§ **WORK TASK**:
Each entry must be given again exactly as it appears, with images excluded.

(RECORD EXTRACTS Opens)

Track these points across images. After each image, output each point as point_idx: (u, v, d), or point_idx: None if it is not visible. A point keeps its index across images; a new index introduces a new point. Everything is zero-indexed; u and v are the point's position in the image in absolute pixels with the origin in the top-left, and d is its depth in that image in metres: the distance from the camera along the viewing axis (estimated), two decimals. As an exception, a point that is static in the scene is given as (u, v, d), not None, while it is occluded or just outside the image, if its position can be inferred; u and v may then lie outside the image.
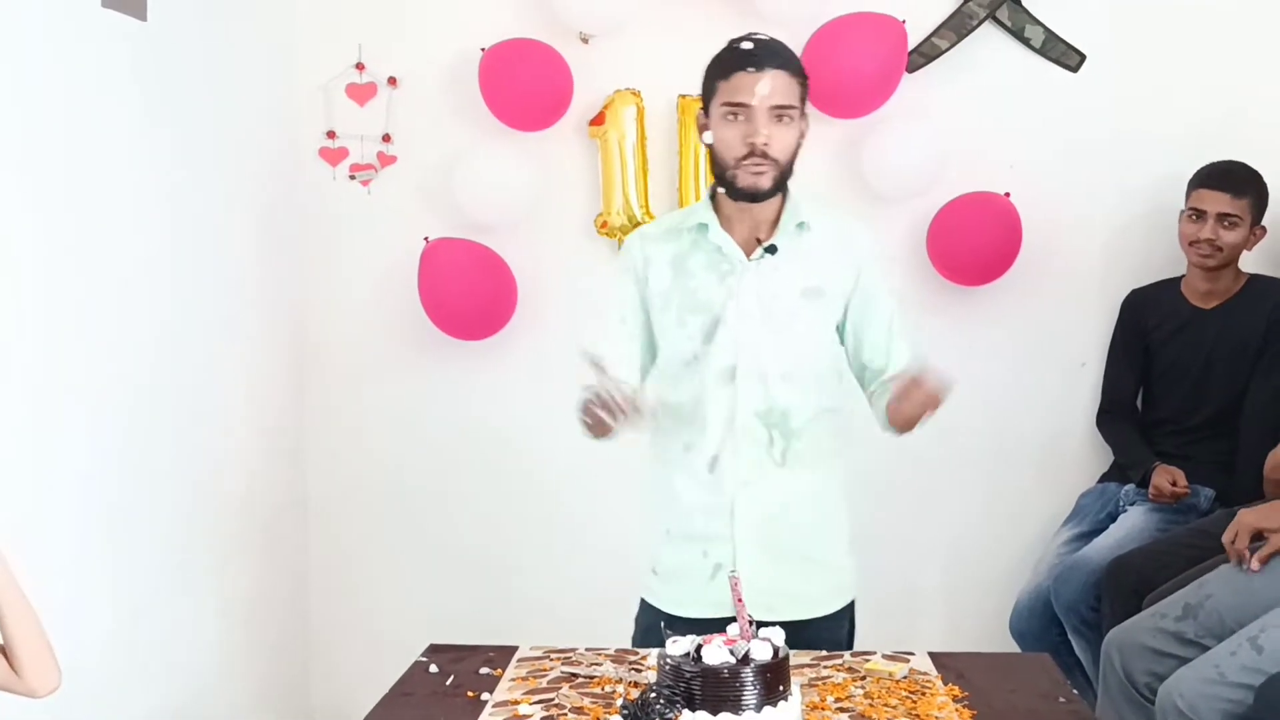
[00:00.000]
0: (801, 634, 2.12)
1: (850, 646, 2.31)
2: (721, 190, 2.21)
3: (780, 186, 2.18)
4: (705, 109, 2.21)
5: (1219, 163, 3.15)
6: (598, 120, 3.41)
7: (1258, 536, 2.57)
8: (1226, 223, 3.10)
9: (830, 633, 2.24)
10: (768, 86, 2.11)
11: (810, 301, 2.22)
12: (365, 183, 3.52)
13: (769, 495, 2.22)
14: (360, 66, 3.48)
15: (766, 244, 2.19)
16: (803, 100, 2.17)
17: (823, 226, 2.25)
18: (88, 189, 2.49)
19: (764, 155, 2.12)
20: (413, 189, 3.52)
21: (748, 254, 2.20)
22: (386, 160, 3.51)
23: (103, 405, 2.53)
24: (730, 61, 2.15)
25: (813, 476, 2.26)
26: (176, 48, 2.82)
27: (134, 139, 2.67)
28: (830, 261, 2.24)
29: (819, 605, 2.26)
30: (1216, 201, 3.09)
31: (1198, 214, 3.12)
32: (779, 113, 2.12)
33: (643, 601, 2.36)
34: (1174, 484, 3.09)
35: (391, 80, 3.48)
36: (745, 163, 2.13)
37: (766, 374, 2.19)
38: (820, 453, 2.27)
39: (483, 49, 3.35)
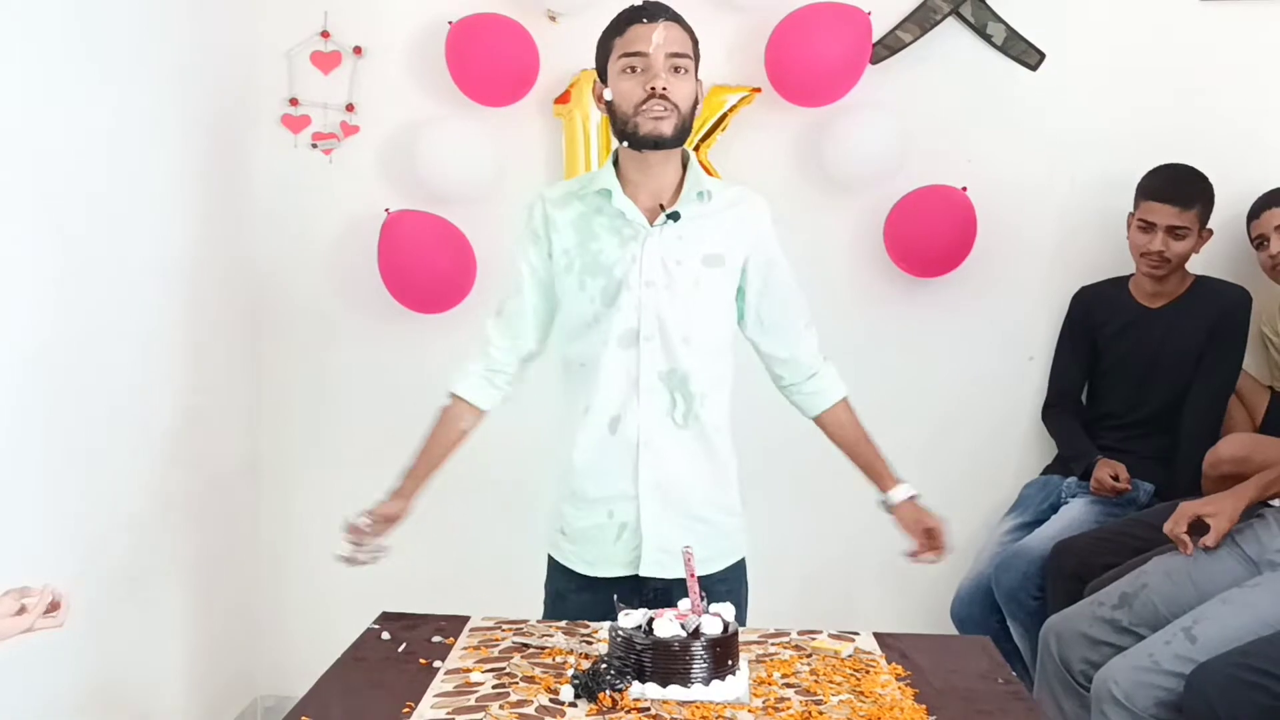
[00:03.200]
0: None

(RECORD EXTRACTS Closes)

§ **ANSWER SPACE**:
Track these points across images. After each image, output each point as point_idx: (u, v, d), or point_idx: None if it is not visible. A point keeps its index across images; a new index introduces a new point. Everything is zero-indexed; u and v are the point's position in the image in absolute pixels with the origin in the top-left, and d is its depth in that image in metres: the distance from the camera along the viewing axis (estimated), two decimals. As an exception, a point that is static in the scene is given as (u, v, d), not None, while it is occluded or just outside the image, if its position can be inferred; u and v may then lie outside the image.
[00:00.000]
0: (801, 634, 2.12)
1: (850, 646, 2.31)
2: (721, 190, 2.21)
3: (780, 186, 2.18)
4: (705, 109, 2.21)
5: (1219, 163, 3.15)
6: (598, 120, 3.41)
7: (1258, 536, 2.57)
8: (1226, 223, 3.10)
9: (830, 633, 2.24)
10: (768, 86, 2.11)
11: (810, 301, 2.22)
12: (365, 183, 3.52)
13: (769, 495, 2.22)
14: (360, 66, 3.48)
15: (766, 244, 2.19)
16: (803, 100, 2.17)
17: (823, 226, 2.25)
18: (88, 189, 2.49)
19: (764, 155, 2.12)
20: (413, 189, 3.52)
21: (748, 254, 2.20)
22: (386, 160, 3.51)
23: (103, 405, 2.53)
24: (730, 61, 2.15)
25: (813, 476, 2.26)
26: (176, 48, 2.82)
27: (134, 139, 2.67)
28: (830, 261, 2.24)
29: (819, 605, 2.26)
30: (1216, 201, 3.09)
31: (1198, 214, 3.12)
32: (779, 113, 2.12)
33: (643, 601, 2.36)
34: (1174, 484, 3.09)
35: (391, 80, 3.48)
36: (745, 163, 2.13)
37: (766, 374, 2.19)
38: (820, 453, 2.27)
39: (483, 49, 3.35)
[00:03.200]
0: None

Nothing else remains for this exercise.